ELECTION PRESIDENTIELLE 2017

C’est un sujet qui devrait être au coeur des débats prochains car la Participation renforce la souveraineté du Peuple, le Pacte républicain et le Pacte social. Elle peut donc constituer la clé essentielle du redressement de la France.

Michel MERCIER
Candidat

Pour une réorientation politique et la mise en place pérenne de la participation dans TOUTES les entreprises.

La baisse des charges est réclamée par tout le patronat : PME, TPE, Artisanat, Professions libérales (72% des emplois), Entreprises du CAC 40 qui doivent les payer à l'URSSAF (et autres caisses). Selon la situation économique de l'entreprise, ces charges trimestrielles peuvent constituer un phénomène de basculement brutal de la semi stabilité vers l'incertitude menaçante.

Toutefois si les entreprises du CAC40 soutiennent cette réduction, elles ne sont pas les premières concernées, étant donné que beaucoup d'entre elles sont parvenues à obtenir des exonérations partielles ou totales de ces charges bien qu'elles ne comptent que pour 28% du total des emplois nationaux, et les charges correspondant à ces emplois sont pour une très large part "réglées" par l'Etat.

Les gros salaires des dirigeants sont rarement trouvés parmi les TPE ou dans l'artisanat et concernent plus souvent des personnels des grosses entreprises qui n'ont jamais risqué leurs biens dans l'entreprise à titre personnel autrement qu'en résultante de distributions d'actions gratuites.
Ces mêmes dirigeants sont eux-mêmes souvent contractuellement protégés en cas de départ de l'entreprise même s’ils ont "démérité" en la rendant aux actionnaires, en un état pire qu'ils ne l'ont trouvée.

Les charges payées par les entreprises ont pourtant une importance sociale capitale: elles sont assises sur les salaires et servent à financer les "grands risques": chômage, maladie, vieillesse, accident de travail, charges familiales.

On les catégorise sémantiquement comme les charges, mais ce sont en fait des cotisations versées par les salariés (charges salariales) et par l'entreprise (charges patronales) et en théorie elles devraient être traitées comme des cotisations dans des associations de bénévoles (à salaires normaux) avec des placements des sommes au mieux de l'intérêt général et, sans dispersion fût elle de volonté politique .

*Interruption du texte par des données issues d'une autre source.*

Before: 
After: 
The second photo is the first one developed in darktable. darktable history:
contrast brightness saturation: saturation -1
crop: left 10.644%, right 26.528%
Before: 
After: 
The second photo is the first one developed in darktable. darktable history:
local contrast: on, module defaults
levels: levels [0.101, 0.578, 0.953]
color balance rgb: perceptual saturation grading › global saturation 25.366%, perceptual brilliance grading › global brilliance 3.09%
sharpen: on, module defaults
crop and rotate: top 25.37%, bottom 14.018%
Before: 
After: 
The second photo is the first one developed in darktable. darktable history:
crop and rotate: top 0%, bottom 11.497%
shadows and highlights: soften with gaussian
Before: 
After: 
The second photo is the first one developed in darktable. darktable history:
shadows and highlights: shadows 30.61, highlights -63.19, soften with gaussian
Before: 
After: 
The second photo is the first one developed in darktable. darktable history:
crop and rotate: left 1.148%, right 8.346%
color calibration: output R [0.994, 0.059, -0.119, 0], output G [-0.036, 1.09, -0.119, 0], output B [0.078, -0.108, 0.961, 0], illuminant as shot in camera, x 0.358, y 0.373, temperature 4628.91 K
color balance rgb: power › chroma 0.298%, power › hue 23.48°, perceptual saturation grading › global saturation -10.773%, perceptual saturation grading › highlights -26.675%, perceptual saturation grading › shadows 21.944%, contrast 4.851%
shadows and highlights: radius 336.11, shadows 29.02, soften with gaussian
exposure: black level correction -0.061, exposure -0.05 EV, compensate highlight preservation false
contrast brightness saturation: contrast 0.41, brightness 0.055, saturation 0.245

Or ce n'est pas le cas, des montants considérables ont été prélevés arbitrairement à de multiples reprises par l'Etat, sur les réserves du privé pour remettre à flot les caisses du secteur public gérées parfois plus librement qu'il ne le faudrait et plus généreuses dans leurs prestations que les caisses du privé.

La "participation" gaulliste procède de la mise en œuvre d'une démarche généreuse permettant aux salariés des entreprises de bénéficier d'un accès à des actions à des taux préférentiels en fonction de leur ancienneté, système qui a connu un vif succès aux USA, elle permet l'accès de représentant(s) des salariés aux Conseils d'administration et aux Assemblées Générales dans lesquels peuvent être approchées les grandes décisions qui concernent l'entreprise et sa vie.

La "participation" est créatrice de lien social pérenne et reste à ce jour la plus grande sécurité et la meilleure assurance existante pour tous.

L'entreprise doit rester un espace de liberté où les décisions ne doivent pas être soumises à des référendums à répétition qui seraient aussi destructeurs que peuvent l'être des grèves.

La baisse des charges ne devrait pas relever d'une "solution" hypothétique de transmission de prélèvements sur les salaires (cotisations) vers des assurances privées dont la gestion ne pourrait être mise sous surveillance permanente.

Mais l'Etat devrait également penser à gérer séparément dans la masse budgétaire ce qui ne relève pas des caisses du privé :
- charges des salariés du secteur Public,
-versements à des allocataires (sans droits relevant d'un travail effectué), etc...
Cela allégerait sa "couverture" actuelle: 32% des dépenses.

En surveillant sévèrement le fonctionnement du système, on fâchera nécessairement certains anormalement privilégiés, on réduira les dysfonctionnements qui n'intéressent que la presse étrangère, mais on ne remettra pas en cause la spécificité sociale française, fortement agressée par les agents acteurs d'une libéralisation extrême et d'une mondialisation sauvage qui détruit les peuples au profit du seul argent roi en cherchant à corrompre les détenteurs du pouvoir politique.

PS. La situation des travailleurs détachés devrait être revue parallèlement : dans le système actuel, rien n’a empêché l’embauche par des administrations semi publiques (entre autres) de travailleurs détachés par des entreprises fictives ou semi fictives et ne reversant aucune somme aux autorités des pays d’origine des travailleurs (par ailleurs souvent non organisées pour les recevoir).